Could you qualify 0.5% faster? What did you run, the one month yoshi87-102 game profiling? What target, OS and compiler did you optimize for?

In my tries I found MSVC actually produced slightly faster code for simutrans using the release switch for my testgames. I would be very interested in the difference just using the -times switch after starting for different architectures on your CPU using GCC. I will do the same at home. (But the way, this here is written on a old pentium II 450 MHz, which is the control computer in our lab for the machine there. You know ISA bus and so ... )

TurfIt

Rather heading off the nightly topic....

instruction scheduling bug: I guess that's the problem with working around a bug, when it gets fixed, the workaround remains. Not doing this optimization should really hurt CPUs with long pipelines - like the pentium4.
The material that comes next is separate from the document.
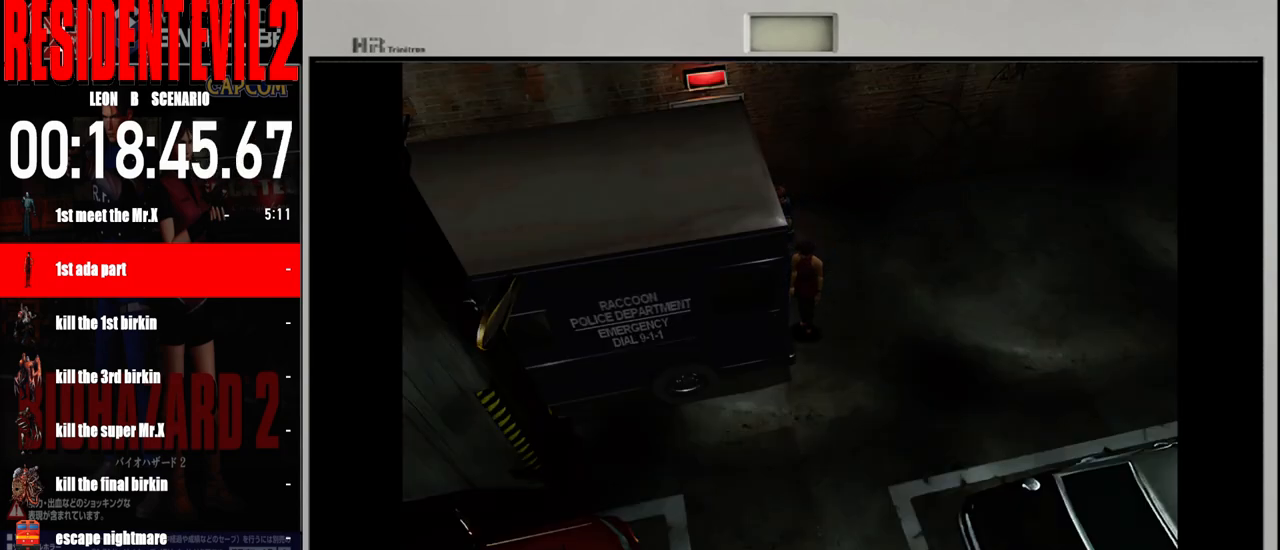
{"buttons": [], "left_stick": "up", "right_stick": "center", "events": []}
0.5% - was testing last December, can't remember specifics. 0.5% is insignificant, rather almost lost in the profiling noise. It just seemed strange to be purposely turning off an optimization for no apparent reason, and that actually had an almost measurable effect. Target would be SDL, MinGW, Win7, GCC 4.6.2, on my old conroe Core2.

-times: show_times() needs more iterations to get meaningful results...

Message: test: display_img(): 300000 iterations took 21 ms
Message: test: display_color_img(): 300000 iterations took 18 ms
Message: test: display_color_img(): next AI: 300000 iterations took 18 ms
Message: test: display_color_img(), other AI: 300000 iterations took 18 ms
Message: test: display_flush_buffer(): 300 iterations took 4 ms
Message: test: display_text_proportional_len_clip(): 300000 iterations took 387 ms
Message: test: display_fillbox_wh(): 300000 iterations took 430 ms

prissi

Well, it really depends on the image (a random image is taken at the moment. Maybe one should rather take a ground tile ... And on my atom this runs total over ten seconds.

The scheduling bug was most bad on powerPC, where it easily could slowed down the executable by a factor of two. ANd it never got fixed according to the bugzilla entry. (Maybe its gone in 4.x series due to other optimizer.) And indeed pentium4 has a very long pipeline.

So I split off the topic

wernieman

#6
I use a precompiled SDL .. so this is not a performance Tip ..
But the next nightly will build with
CCFLAGS = -march=pentium4
CXXFLAGS = -march=pentium4
I hope you understand my English

whoami

I think that Pentium 4 is a good minimum requirement, as one of my computers (that are actually in use) has one ;) , and ST runs fast enough on it. My last experiences with ST on a Pentium III-933 (but with lowest-level on-board graphics without dedicated RAM) showed very poor performance, making only tiny maps with pak64 playable.
If official releases are automated, supplying additional binaries for older hardware and OS versions (also slow portable CPUs) might cause little additional work.

(This topic comes from http://forum.simutrans.com/index.php?topic=10432.0, where - at the end - there are more posts regarding CPU target.)